# EXERCISE 1:
Put every line of the listing that follows the image-classification summary into a numbered list, skipping blank lines and leaving out the picture.

# SELECTED EXTRACT:

## Summary

In summary:

We introduced the problem of Image Classification, in which we are given a set of images that are all labeled with a single category. We are then asked to predict these categories for a novel set of test images and measure the accuracy of the predictions.
We introduced a simple classifier called the Nearest Neighbor classifier. We saw that there are multiple hyper-parameters (such as value of k, or the type of distance used to compare examples) that are associated with this classifier and that there was no obvious way of choosing them.
We saw that the correct way to set these hyperparameters is to split your training data into two: a training set and a fake test set, which we call validation set. We try different hyperparameter values and keep the values that lead to the best performance on the validation set.
If the lack of training data is a concern, we discussed a procedure called cross-validation, which can help reduce noise in estimating which hyperparameters work best.
Once the best hyperparameters are found, we fix them and perform a single evaluation on the actual test set.
We saw that Nearest Neighbor can get us about 40% accuracy on CIFAR-10. It is simple to implement but requires us to store the entire training set and it is expensive to evaluate on a test image.

# DATASET EXCERPTS:
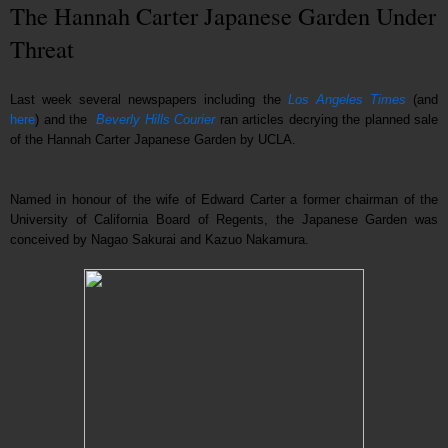
The Hannah Carter Japanese Garden Under
Threat
Last week several newspapers including the
Los Angeles Times
(and
here
) and the
Beverly Hills Courier
ran articles decrying the planned sale
of the Hannah Carter Japanese Garden by UCLA.
Named in honour of the wife of Edward Carter a former chairman of the
University of California Board of Regents, the Japanese Garden was
conceived by Nagao Sakurai and Kazuo Nakamura.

# EXERCISE 2:
In the image-classification summary, what name is given to the fake test set split off from the training data?

# OUTPUT 1:
1. The Hannah Carter Japanese Garden Under
2. Threat
3. Last week several newspapers including the
4. Los Angeles Times
5. (and
6. here
7. ) and the
8. Beverly Hills Courier
9. ran articles decrying the planned sale
10. of the Hannah Carter Japanese Garden by UCLA.
11. Named in honour of the wife of Edward Carter a former chairman of the
12. University of California Board of Regents, the Japanese Garden was
13. conceived by Nagao Sakurai and Kazuo Nakamura.

# OUTPUT 2:
The validation set.